▶ **Records provided**:
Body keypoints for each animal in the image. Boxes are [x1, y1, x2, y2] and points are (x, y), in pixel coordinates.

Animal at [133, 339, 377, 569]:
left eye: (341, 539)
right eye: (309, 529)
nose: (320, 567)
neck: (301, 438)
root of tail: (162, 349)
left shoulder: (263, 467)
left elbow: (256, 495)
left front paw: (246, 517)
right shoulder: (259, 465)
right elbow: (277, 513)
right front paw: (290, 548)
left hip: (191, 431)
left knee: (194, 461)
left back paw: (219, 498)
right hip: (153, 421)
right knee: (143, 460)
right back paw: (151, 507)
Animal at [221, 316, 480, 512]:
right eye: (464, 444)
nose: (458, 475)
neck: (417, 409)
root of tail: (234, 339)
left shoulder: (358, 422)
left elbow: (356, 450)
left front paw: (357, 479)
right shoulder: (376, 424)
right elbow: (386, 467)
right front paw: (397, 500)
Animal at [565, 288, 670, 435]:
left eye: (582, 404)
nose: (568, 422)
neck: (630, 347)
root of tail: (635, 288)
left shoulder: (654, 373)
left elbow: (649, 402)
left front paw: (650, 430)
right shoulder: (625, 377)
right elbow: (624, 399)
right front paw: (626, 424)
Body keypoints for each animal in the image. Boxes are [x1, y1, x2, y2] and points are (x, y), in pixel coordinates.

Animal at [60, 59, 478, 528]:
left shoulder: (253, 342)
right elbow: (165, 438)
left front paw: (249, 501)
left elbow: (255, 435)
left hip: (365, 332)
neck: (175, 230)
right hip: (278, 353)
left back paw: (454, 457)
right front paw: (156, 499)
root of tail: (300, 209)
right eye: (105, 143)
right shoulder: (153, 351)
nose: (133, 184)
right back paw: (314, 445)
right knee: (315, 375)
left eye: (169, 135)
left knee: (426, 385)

...

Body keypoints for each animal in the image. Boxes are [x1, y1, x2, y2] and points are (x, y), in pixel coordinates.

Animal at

▶ **Work instruction**: Search the entries above for the string "back", and report each line where it occurs.

▶ **Solved exercise**:
left back paw: (219, 498)
right back paw: (151, 507)
left back paw: (454, 457)
right back paw: (314, 445)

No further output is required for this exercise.